Ver kan de snoodaard niet zijn: Boa Vista is een eiland, het veerpont wordt bewaakt en Fortunato is niet in staat om zelf een boot te besturen. Sommige eilandbewoners beweren dat er geen kwaad in de jongen schuilt, anderen hebben schrik van die zwakzinnige kerel. Hoe dan ook loopt hij nu rond met een geladen wapen. Het kan altijd per ongeluk afgaan. Een verdwaalde kogel kan zomaar in een kinderhoofdje belanden.
Centrale zin: De ogen vol zand, branderig van de slaap, half in dromenland, alles liep door elkaar, dag en nacht, ze knepen hun ogen dicht, konden niet slapen, dachten aan morgen naar het kerkhof.
Terwijl het leger Boa Vista uitkamt, borrelen de verhalen van de eilandbewoners op. Zo gelooft Tonho rotsvast in de onschuld van Fortunato. Maar Tonho is zelf een verschoppeling. Ooit was hij een succesvol visser, tot de drankduivel hem te pakken kreeg. Nu spendeert hij zijn dagen in de kroeg en in de cel. Luzia weigert haar zoon te verloochenen. Fortunato mag dan wel een beetje traag zijn, hij zou geen vlieg kwaad doen. Maar Luzia is slechts een nanny. En trouwens, waar is de vader van Fortunato?
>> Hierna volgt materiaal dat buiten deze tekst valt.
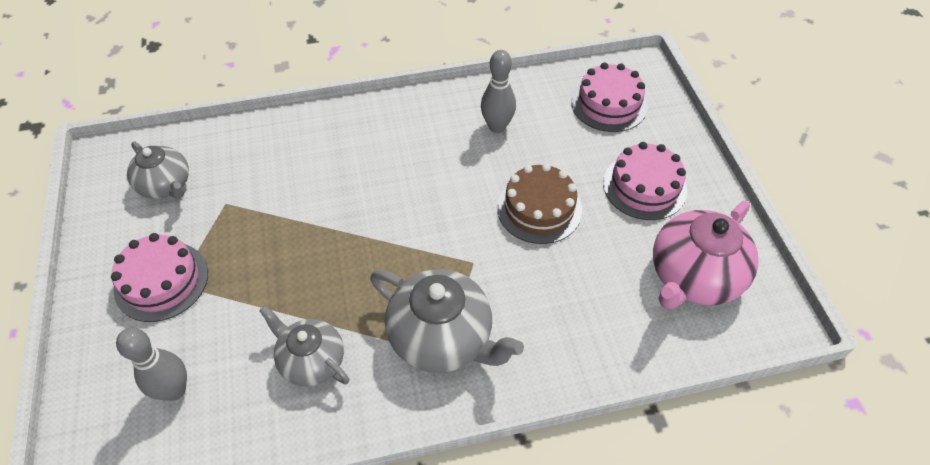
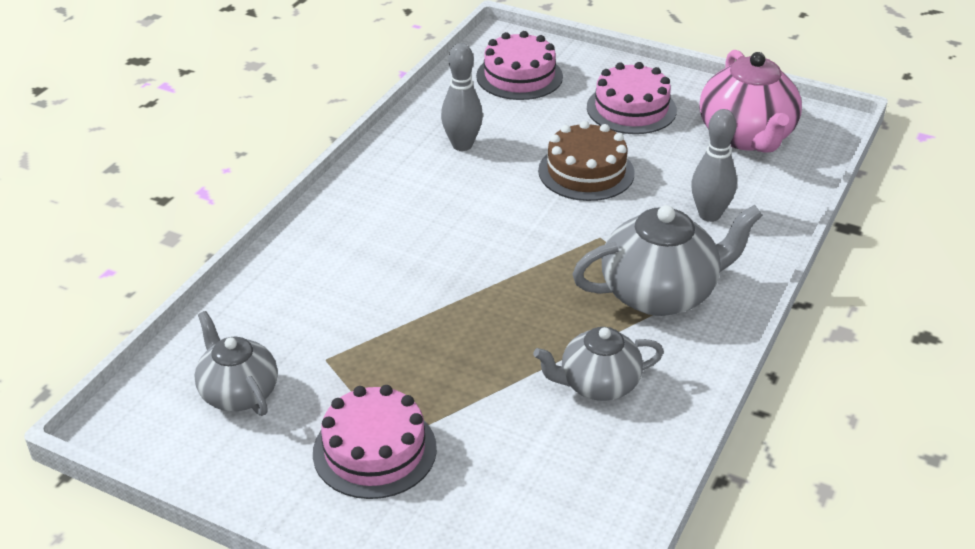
camera: 50 degrees left, 15 degrees down
(166, 185) = (238, 393): grey teapot -> grey teapot turned 120 degrees counterclockwise
(175, 390) = (530, 495): grey bowling pin -> grey bowling pin (709, 215)

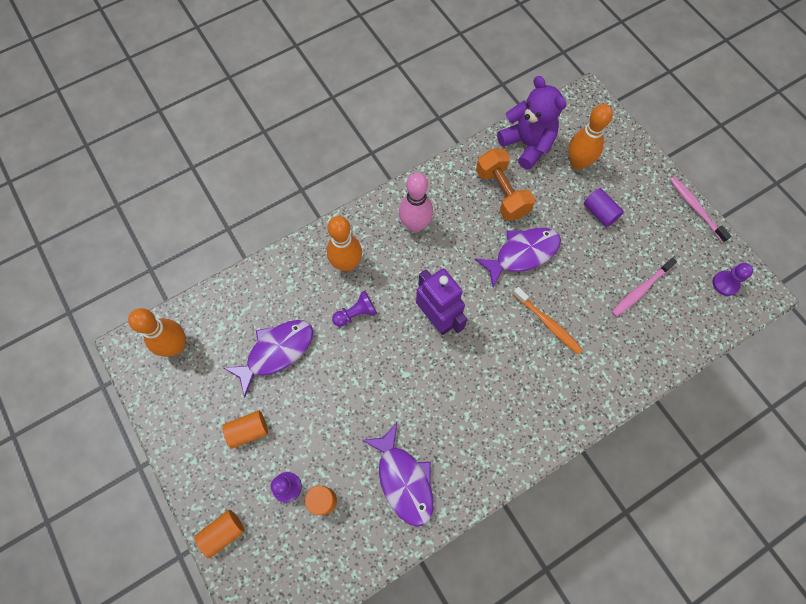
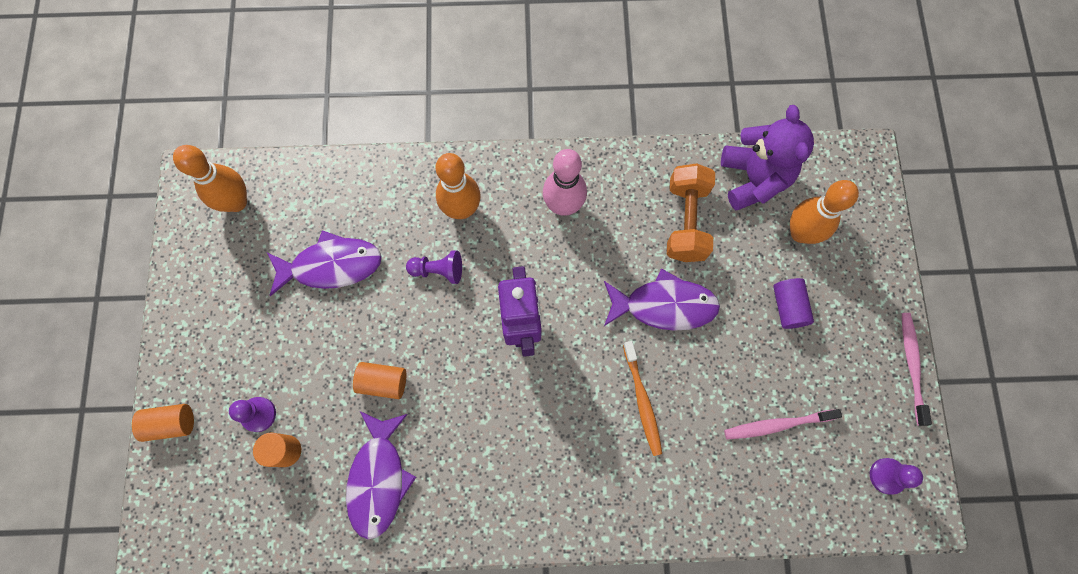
camera: 30 degrees right, 5 degrees up
(248, 431) = (255, 333): orange cylinder -> orange cylinder (383, 382)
De vlucht van Fortunato roept nog meer vragen op. Blijkbaar was hij niet de enige die op Maria geilde: wie was die voyeur die onlangs in haar slaapkamer binnenloerde? Waarom is Godofredo zo zenuwachtig? En waarom weigert de priester met dienst het op te nemen voor het zwart schaap?
‘Je moet geen geladen pistool op het podium neerzetten als dat niet in het laatste bedrijf afgaat.’ De Braziliaanse schrijver Autran Dourado (1926-2012) kent de wet van Tsjechov: toon het publiek een wapen en het begint al te dromen van een vuurgevecht. In zijn burleske roman Het mensenschip gebruikt hij dat theatrale principe om je bij de les te houden terwijl hij van personage naar personage springt. Van een twijfelende priester tot een zwanger hoertje: telkens graaft Dourado in hun zielenleven. Dat doet hij in een deinende stijl die de grenzen van de grammatica aftast. De monologues intérierus en de herhalingen vergen enige concentratie maar verder blijft deze roman uit 1961 verbazend makkelijk overeind. Dat is grotendeels te danken aan de frisse vertaling van Harrie Lemmens, die Het mensenschip ook van een boeiend nawoord voorzag, waarin hij Dourado een taalarchitect en een grootmeester van de menselijke psyche noemt. Lovende woorden die we enkel kunnen beamen.